La segnalazione è stata (forse) presa in considerazione dall’organizzazione della corsa basca. La curva pericolosa era stata segnalata ai corridori e una protezione era stata messa. Il problema è che era stata messa nel punto sbagliato, non a fine curva, lì dove c’era il pericolo maggiore (basta osservare le dinamiche di caduta in curva per capire che è in uscita che sorgono i maggiori problemi e pericoli, non certo a centro curva), amplificato a dismisura dalla presenza della canalina di scolo e dai massi. 

Una disattenzione forse, senz’altro un errore. Non il solo. Né al Giro dei Paesi Baschi, né in altre – tante – corse del World Tour, ossia il circuito di corse più importanti e prestigiose dell’Union cycliste internationale. Sono molti i passaggio assai pericolosi che si possono osservare in quasi tutte le corse.

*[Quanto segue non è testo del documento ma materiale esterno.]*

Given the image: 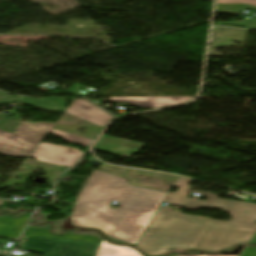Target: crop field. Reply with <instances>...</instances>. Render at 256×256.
Here are the masks:
<instances>
[{"label": "crop field", "mask_w": 256, "mask_h": 256, "mask_svg": "<svg viewBox=\"0 0 256 256\" xmlns=\"http://www.w3.org/2000/svg\"><path fill=\"white\" fill-rule=\"evenodd\" d=\"M3 202H4L3 200H0V205H1Z\"/></svg>", "instance_id": "22"}, {"label": "crop field", "mask_w": 256, "mask_h": 256, "mask_svg": "<svg viewBox=\"0 0 256 256\" xmlns=\"http://www.w3.org/2000/svg\"><path fill=\"white\" fill-rule=\"evenodd\" d=\"M193 97H109L103 100L91 101H115L126 102L138 107L160 108L177 105L191 100Z\"/></svg>", "instance_id": "8"}, {"label": "crop field", "mask_w": 256, "mask_h": 256, "mask_svg": "<svg viewBox=\"0 0 256 256\" xmlns=\"http://www.w3.org/2000/svg\"><path fill=\"white\" fill-rule=\"evenodd\" d=\"M20 249L43 256H96L100 243L21 236Z\"/></svg>", "instance_id": "4"}, {"label": "crop field", "mask_w": 256, "mask_h": 256, "mask_svg": "<svg viewBox=\"0 0 256 256\" xmlns=\"http://www.w3.org/2000/svg\"><path fill=\"white\" fill-rule=\"evenodd\" d=\"M84 87V85H80L78 83H74L72 84L69 89L67 90V92H71V93H75V94H78L81 89Z\"/></svg>", "instance_id": "18"}, {"label": "crop field", "mask_w": 256, "mask_h": 256, "mask_svg": "<svg viewBox=\"0 0 256 256\" xmlns=\"http://www.w3.org/2000/svg\"><path fill=\"white\" fill-rule=\"evenodd\" d=\"M64 107H65V99L49 97V98L39 99V101L37 102L34 108L64 113L67 110V109H64Z\"/></svg>", "instance_id": "15"}, {"label": "crop field", "mask_w": 256, "mask_h": 256, "mask_svg": "<svg viewBox=\"0 0 256 256\" xmlns=\"http://www.w3.org/2000/svg\"><path fill=\"white\" fill-rule=\"evenodd\" d=\"M208 200L188 198L184 209L215 208L228 213L232 220L217 221L206 217L184 215L178 210L160 206L137 247L149 256L166 254L170 248L219 252L246 244L256 232V204L218 199L215 194L196 192Z\"/></svg>", "instance_id": "1"}, {"label": "crop field", "mask_w": 256, "mask_h": 256, "mask_svg": "<svg viewBox=\"0 0 256 256\" xmlns=\"http://www.w3.org/2000/svg\"><path fill=\"white\" fill-rule=\"evenodd\" d=\"M54 125L21 122L13 134L0 130V152L11 156H29Z\"/></svg>", "instance_id": "3"}, {"label": "crop field", "mask_w": 256, "mask_h": 256, "mask_svg": "<svg viewBox=\"0 0 256 256\" xmlns=\"http://www.w3.org/2000/svg\"><path fill=\"white\" fill-rule=\"evenodd\" d=\"M166 195L94 170L77 198L71 224L98 228L112 239L136 245ZM113 200L119 201V209L109 208Z\"/></svg>", "instance_id": "2"}, {"label": "crop field", "mask_w": 256, "mask_h": 256, "mask_svg": "<svg viewBox=\"0 0 256 256\" xmlns=\"http://www.w3.org/2000/svg\"><path fill=\"white\" fill-rule=\"evenodd\" d=\"M216 25H231L243 28H256V19H246L245 22H221Z\"/></svg>", "instance_id": "17"}, {"label": "crop field", "mask_w": 256, "mask_h": 256, "mask_svg": "<svg viewBox=\"0 0 256 256\" xmlns=\"http://www.w3.org/2000/svg\"><path fill=\"white\" fill-rule=\"evenodd\" d=\"M22 102L24 104H28L32 107H34V105L36 104V102L38 101V99H35V98H26V97H22Z\"/></svg>", "instance_id": "20"}, {"label": "crop field", "mask_w": 256, "mask_h": 256, "mask_svg": "<svg viewBox=\"0 0 256 256\" xmlns=\"http://www.w3.org/2000/svg\"><path fill=\"white\" fill-rule=\"evenodd\" d=\"M97 256H143L135 249L116 246L108 242H101Z\"/></svg>", "instance_id": "13"}, {"label": "crop field", "mask_w": 256, "mask_h": 256, "mask_svg": "<svg viewBox=\"0 0 256 256\" xmlns=\"http://www.w3.org/2000/svg\"><path fill=\"white\" fill-rule=\"evenodd\" d=\"M144 145V143L140 142L103 135L96 144L95 149L130 158L139 152Z\"/></svg>", "instance_id": "7"}, {"label": "crop field", "mask_w": 256, "mask_h": 256, "mask_svg": "<svg viewBox=\"0 0 256 256\" xmlns=\"http://www.w3.org/2000/svg\"><path fill=\"white\" fill-rule=\"evenodd\" d=\"M30 216L14 220L8 216L0 217V236L17 238Z\"/></svg>", "instance_id": "9"}, {"label": "crop field", "mask_w": 256, "mask_h": 256, "mask_svg": "<svg viewBox=\"0 0 256 256\" xmlns=\"http://www.w3.org/2000/svg\"><path fill=\"white\" fill-rule=\"evenodd\" d=\"M241 256H256V247H247Z\"/></svg>", "instance_id": "19"}, {"label": "crop field", "mask_w": 256, "mask_h": 256, "mask_svg": "<svg viewBox=\"0 0 256 256\" xmlns=\"http://www.w3.org/2000/svg\"><path fill=\"white\" fill-rule=\"evenodd\" d=\"M250 245H256V235L254 236V238L252 239L251 241V244Z\"/></svg>", "instance_id": "21"}, {"label": "crop field", "mask_w": 256, "mask_h": 256, "mask_svg": "<svg viewBox=\"0 0 256 256\" xmlns=\"http://www.w3.org/2000/svg\"><path fill=\"white\" fill-rule=\"evenodd\" d=\"M77 118L83 119L103 128L110 122L114 116L110 115L101 108L85 101L75 99L72 105L65 112Z\"/></svg>", "instance_id": "6"}, {"label": "crop field", "mask_w": 256, "mask_h": 256, "mask_svg": "<svg viewBox=\"0 0 256 256\" xmlns=\"http://www.w3.org/2000/svg\"><path fill=\"white\" fill-rule=\"evenodd\" d=\"M209 1H213V0H209Z\"/></svg>", "instance_id": "23"}, {"label": "crop field", "mask_w": 256, "mask_h": 256, "mask_svg": "<svg viewBox=\"0 0 256 256\" xmlns=\"http://www.w3.org/2000/svg\"><path fill=\"white\" fill-rule=\"evenodd\" d=\"M190 179L179 177L174 183V187L179 188L177 192L169 193L164 202L173 203L175 205H183V202L189 191L188 182Z\"/></svg>", "instance_id": "14"}, {"label": "crop field", "mask_w": 256, "mask_h": 256, "mask_svg": "<svg viewBox=\"0 0 256 256\" xmlns=\"http://www.w3.org/2000/svg\"><path fill=\"white\" fill-rule=\"evenodd\" d=\"M85 154L75 148L40 143L30 157L51 164L72 167Z\"/></svg>", "instance_id": "5"}, {"label": "crop field", "mask_w": 256, "mask_h": 256, "mask_svg": "<svg viewBox=\"0 0 256 256\" xmlns=\"http://www.w3.org/2000/svg\"><path fill=\"white\" fill-rule=\"evenodd\" d=\"M23 235L36 236V237H38V235H40L41 237H47V238H58V239H70V240L100 242L98 237L76 236L73 233H66V234L61 235V236H52L49 233V229H34L32 227H27V229H25Z\"/></svg>", "instance_id": "12"}, {"label": "crop field", "mask_w": 256, "mask_h": 256, "mask_svg": "<svg viewBox=\"0 0 256 256\" xmlns=\"http://www.w3.org/2000/svg\"><path fill=\"white\" fill-rule=\"evenodd\" d=\"M50 134L61 136L67 141H70V142H73V143H76V144H80V145H84V146H88V147H90L91 143L94 141L92 139L83 138V137H80V136H76V135H73V134L61 132V131L54 130V129H52Z\"/></svg>", "instance_id": "16"}, {"label": "crop field", "mask_w": 256, "mask_h": 256, "mask_svg": "<svg viewBox=\"0 0 256 256\" xmlns=\"http://www.w3.org/2000/svg\"><path fill=\"white\" fill-rule=\"evenodd\" d=\"M14 103L20 102L18 95L10 96L2 91H0V104L1 103ZM6 115L0 113V129L13 133L19 123L22 121L23 115L16 114L10 118H6Z\"/></svg>", "instance_id": "10"}, {"label": "crop field", "mask_w": 256, "mask_h": 256, "mask_svg": "<svg viewBox=\"0 0 256 256\" xmlns=\"http://www.w3.org/2000/svg\"><path fill=\"white\" fill-rule=\"evenodd\" d=\"M244 4L256 10V0H218L216 12L236 15Z\"/></svg>", "instance_id": "11"}]
</instances>
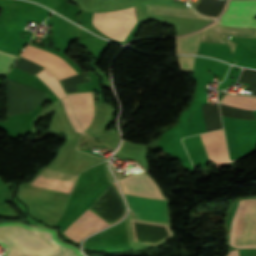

Se il pericolo zero è irraggiungibile, al pericolo zero si può tendere, si può cercare di avvicinarsi il più possibile, ben consci che le cadute saranno sempre all’ordine del giorno e basta una disattenzione per finire a terra. È successo alla Dwars door Vlaanderen, quando in una strada larghissima, un errore di Wout van Aert ha innescato una caduta che ha mandato lui e altri corridori in ospedale. È accaduto mercoledì al Giro dei Paesi Baschi quando sono caduti in tanti per troppa bagarre in una strada larga che non presentava particolari pericoli. 

Quando ci sono tanti uomini in bicicletta che competono per la vittoria e questi sono molto vicini basta una sbavatura, essere imperfetti per finire sull’asfalto. Va così da sempre. Da qualche anno però va peggio. In gruppo infatti ci sono più corridori, questi hanno mezzi più performanti – le biciclette utilizzate dai corridori sono sempre più veloci e aerodinamiche, anche se i miglioramenti di pneumatici e freni hanno reso queste meno instabili –, preparazioni fisiche migliori e la competizione è aumentata perché non c’è in gioco solo il risultato di una corsa, ma pure quella di un triennio, che può determinare la promozione o la retrocessione di una formazione nel World Tour, ossia permettere una squadra di partecipare di diritto alle corse che contano di più. 

Velocità e competizione sono però anche ciò che sta rendendo il ciclismo di questi anni sempre più affascinante. 

Avanzare soluzioni facili sul tema è un modo pericoloso di banalizzare un tema complesso che non riguarda solo il ciclismo, ma che riguarda soprattutto il tema della mobilità e della sicurezza stradale. Perché i pericoli che osserviamo costantemente guardando le corse ciclistiche sono i pericoli che noi tutti dobbiamo affrontare ogni giorno. E la condizione delle nostre strade non può essere più trascurata, come è stato trascurata più o meno ovunque in questi anni. 

C’è però urgenza, al di là del ragionamento generale sulla condizione delle strade, di un incontro tra corridori, squadre, organizzatori e federazione internazionale per discutere dei problemi di sicurezza in corsa e cercare di trovare una soluzione che punti su persone realmente competenti in materia di sicurezza, analisti capaci di prevenire se non tutti i problemi delle strade, quantomeno quelli più evidenti (e che magari, ma questo è un auspicio, possano rapportarsi anche con le autorità locali). In questo modo il ciclismo potrebbe essere un volano per un miglioramento della sicurezza collettiva.